=== Begin Enclosure ===

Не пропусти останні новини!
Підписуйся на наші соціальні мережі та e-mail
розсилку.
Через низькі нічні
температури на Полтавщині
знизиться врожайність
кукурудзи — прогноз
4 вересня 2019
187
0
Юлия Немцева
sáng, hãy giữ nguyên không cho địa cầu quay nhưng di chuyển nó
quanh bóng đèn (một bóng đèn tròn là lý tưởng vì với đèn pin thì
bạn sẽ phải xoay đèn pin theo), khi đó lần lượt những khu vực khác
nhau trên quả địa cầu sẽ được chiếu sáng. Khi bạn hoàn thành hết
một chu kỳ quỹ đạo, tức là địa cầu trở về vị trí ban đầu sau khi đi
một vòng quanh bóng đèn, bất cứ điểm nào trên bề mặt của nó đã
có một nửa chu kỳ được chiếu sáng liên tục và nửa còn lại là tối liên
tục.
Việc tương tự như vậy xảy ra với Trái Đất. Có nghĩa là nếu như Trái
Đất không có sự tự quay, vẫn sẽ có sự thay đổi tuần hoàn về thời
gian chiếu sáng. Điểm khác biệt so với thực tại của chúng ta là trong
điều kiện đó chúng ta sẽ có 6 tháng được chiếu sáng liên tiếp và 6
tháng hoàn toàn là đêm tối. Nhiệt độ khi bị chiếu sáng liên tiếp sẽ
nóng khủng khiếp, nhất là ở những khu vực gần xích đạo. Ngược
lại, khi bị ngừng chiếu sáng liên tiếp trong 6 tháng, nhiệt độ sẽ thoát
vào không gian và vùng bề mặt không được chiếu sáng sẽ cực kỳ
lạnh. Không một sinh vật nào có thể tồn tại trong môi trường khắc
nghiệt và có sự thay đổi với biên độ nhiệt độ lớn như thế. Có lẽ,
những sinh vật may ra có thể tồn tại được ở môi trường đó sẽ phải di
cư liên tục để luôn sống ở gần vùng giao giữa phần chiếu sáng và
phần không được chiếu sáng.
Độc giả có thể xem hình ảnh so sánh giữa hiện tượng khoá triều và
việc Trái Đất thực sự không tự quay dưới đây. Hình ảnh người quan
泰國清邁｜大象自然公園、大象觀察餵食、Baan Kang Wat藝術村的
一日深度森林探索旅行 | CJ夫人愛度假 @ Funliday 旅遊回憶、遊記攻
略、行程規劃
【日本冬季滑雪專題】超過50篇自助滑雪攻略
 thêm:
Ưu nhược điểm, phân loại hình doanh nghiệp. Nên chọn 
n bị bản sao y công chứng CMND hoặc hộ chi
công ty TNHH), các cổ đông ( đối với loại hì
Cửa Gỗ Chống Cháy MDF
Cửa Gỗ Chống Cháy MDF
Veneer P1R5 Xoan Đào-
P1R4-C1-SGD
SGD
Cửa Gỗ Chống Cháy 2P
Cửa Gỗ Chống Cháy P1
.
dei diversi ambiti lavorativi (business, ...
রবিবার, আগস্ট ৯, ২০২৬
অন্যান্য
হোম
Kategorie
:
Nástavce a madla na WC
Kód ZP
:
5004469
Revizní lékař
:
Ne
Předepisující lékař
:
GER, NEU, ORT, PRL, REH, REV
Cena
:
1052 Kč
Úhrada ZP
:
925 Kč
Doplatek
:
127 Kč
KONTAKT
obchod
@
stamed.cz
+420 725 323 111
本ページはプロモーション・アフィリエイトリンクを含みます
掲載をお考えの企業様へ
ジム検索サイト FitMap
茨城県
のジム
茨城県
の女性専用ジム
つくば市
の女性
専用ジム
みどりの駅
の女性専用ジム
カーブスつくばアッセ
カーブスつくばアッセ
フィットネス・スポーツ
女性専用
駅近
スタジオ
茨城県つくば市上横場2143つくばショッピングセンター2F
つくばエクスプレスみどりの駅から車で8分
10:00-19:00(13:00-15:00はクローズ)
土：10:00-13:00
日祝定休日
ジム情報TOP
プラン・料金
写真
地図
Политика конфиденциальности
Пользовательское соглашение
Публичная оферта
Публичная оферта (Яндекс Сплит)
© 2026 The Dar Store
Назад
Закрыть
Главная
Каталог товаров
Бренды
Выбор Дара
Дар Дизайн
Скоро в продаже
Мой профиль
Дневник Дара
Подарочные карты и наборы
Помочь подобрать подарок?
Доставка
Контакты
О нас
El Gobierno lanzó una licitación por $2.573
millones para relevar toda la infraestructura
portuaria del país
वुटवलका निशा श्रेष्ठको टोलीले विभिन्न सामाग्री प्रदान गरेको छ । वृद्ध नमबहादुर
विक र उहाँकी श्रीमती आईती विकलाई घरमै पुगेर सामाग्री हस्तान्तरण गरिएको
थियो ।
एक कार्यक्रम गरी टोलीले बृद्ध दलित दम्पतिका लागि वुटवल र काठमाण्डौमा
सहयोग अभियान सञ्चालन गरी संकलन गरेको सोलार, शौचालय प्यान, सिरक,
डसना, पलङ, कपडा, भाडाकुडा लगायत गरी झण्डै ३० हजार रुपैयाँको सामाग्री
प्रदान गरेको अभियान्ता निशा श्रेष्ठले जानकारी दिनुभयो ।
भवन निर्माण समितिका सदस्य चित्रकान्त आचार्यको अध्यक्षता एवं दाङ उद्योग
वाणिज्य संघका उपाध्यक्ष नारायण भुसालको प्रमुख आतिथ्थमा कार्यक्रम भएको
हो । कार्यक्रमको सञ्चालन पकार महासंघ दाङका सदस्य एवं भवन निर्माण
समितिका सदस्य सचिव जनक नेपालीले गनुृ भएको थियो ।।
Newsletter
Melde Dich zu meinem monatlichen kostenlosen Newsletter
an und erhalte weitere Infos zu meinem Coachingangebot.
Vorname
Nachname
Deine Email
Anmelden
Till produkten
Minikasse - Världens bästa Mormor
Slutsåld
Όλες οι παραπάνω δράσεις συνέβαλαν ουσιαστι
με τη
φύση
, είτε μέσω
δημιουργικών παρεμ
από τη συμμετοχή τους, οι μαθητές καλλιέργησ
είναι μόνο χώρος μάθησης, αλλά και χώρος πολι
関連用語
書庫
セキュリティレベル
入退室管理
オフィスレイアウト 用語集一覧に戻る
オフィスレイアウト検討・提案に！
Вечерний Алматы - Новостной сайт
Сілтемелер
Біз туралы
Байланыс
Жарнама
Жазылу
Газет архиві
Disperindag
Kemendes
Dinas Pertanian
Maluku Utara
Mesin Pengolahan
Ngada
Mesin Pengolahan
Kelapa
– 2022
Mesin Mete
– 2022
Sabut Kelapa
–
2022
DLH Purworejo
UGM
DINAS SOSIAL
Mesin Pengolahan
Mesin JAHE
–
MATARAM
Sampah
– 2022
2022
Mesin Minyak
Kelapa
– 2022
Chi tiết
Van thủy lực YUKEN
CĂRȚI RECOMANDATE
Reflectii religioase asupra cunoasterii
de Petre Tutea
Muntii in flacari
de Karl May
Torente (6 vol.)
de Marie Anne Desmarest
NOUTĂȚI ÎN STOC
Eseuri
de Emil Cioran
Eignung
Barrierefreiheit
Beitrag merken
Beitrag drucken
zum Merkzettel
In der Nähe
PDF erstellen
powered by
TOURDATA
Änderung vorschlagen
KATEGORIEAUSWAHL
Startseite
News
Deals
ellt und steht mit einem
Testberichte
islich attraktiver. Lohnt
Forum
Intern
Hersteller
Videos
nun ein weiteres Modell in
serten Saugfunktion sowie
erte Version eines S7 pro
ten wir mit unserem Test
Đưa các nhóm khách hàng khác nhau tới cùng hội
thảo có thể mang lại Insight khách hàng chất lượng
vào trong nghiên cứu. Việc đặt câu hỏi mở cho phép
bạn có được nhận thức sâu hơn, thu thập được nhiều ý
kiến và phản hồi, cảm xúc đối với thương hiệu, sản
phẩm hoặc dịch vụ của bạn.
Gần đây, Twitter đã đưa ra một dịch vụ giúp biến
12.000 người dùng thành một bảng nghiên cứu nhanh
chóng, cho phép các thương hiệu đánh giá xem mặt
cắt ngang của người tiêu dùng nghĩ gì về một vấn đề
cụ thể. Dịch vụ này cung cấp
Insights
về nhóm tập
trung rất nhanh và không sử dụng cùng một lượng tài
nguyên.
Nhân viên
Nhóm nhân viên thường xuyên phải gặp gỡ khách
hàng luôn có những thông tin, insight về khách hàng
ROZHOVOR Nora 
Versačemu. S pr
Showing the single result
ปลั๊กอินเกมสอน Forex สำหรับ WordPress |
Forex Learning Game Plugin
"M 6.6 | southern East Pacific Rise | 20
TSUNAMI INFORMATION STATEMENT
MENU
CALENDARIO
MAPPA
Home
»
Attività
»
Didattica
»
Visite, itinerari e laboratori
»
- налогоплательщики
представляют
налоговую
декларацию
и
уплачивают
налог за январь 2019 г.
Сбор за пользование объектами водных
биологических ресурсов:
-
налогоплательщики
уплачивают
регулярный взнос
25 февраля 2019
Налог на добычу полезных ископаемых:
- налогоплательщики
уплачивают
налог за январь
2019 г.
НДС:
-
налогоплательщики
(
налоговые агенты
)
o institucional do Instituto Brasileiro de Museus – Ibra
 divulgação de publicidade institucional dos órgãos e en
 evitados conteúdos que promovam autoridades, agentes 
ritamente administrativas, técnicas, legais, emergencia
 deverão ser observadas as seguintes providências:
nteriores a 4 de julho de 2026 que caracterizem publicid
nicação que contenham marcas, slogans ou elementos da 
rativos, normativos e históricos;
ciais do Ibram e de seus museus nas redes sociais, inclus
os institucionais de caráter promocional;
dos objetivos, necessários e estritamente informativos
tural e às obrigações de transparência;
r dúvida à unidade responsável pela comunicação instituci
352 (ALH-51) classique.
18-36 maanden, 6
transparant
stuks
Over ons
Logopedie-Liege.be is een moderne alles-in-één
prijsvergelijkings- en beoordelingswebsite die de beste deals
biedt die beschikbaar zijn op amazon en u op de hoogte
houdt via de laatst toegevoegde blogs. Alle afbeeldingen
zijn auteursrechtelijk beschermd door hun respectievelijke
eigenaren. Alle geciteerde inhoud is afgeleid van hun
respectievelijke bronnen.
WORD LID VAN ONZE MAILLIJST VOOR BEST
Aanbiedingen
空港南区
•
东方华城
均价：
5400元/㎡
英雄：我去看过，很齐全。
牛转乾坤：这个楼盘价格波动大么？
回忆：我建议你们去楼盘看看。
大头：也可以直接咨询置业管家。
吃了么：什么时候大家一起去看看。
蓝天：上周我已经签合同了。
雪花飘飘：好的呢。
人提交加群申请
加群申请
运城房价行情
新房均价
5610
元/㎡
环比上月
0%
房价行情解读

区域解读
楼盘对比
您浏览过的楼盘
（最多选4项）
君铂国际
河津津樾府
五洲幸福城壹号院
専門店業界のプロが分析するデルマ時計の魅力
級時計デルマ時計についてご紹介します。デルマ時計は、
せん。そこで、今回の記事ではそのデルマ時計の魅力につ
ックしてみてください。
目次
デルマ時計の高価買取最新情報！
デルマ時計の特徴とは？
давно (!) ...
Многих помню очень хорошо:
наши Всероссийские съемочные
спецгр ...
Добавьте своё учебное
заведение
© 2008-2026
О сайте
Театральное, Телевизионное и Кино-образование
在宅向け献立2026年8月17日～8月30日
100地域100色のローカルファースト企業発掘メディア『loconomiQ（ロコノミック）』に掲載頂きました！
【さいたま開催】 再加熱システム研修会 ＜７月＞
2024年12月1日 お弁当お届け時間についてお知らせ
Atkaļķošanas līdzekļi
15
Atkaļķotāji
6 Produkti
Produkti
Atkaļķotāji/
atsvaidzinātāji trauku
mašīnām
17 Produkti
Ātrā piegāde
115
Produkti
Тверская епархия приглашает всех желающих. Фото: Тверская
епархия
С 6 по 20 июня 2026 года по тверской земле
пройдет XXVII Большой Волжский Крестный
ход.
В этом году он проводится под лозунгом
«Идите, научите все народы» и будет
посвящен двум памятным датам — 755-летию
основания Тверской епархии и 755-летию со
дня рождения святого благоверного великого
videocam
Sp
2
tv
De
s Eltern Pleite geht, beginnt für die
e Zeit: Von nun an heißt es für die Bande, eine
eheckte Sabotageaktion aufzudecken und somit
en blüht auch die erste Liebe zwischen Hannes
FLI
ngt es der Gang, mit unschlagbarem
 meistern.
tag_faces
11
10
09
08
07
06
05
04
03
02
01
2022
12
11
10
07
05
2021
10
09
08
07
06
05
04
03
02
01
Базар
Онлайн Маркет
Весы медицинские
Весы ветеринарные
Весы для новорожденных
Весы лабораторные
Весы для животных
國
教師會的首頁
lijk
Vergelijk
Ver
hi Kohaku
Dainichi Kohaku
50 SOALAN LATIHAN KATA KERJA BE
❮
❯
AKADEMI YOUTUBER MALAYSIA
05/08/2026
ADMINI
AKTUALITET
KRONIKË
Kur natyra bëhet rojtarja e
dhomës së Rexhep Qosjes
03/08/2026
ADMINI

=== End Enclosure ===

### Work to complete
For this exercise, please output exactly the lines above starting at the line with "सहयोग अभियान सञ्चालन" and ending at the line with "वाणिज्य संघका उपाध्यक्ष", ends included.

### Output
सहयोग अभियान सञ्चालन गरी संकलन गरेको सोलार, शौचालय प्यान, सिरक,
डसना, पलङ, कपडा, भाडाकुडा लगायत गरी झण्डै ३० हजार रुपैयाँको सामाग्री
प्रदान गरेको अभियान्ता निशा श्रेष्ठले जानकारी दिनुभयो ।
भवन निर्माण समितिका सदस्य चित्रकान्त आचार्यको अध्यक्षता एवं दाङ उद्योग
वाणिज्य संघका उपाध्यक्ष नारायण भुसालको प्रमुख आतिथ्थमा कार्यक्रम भएको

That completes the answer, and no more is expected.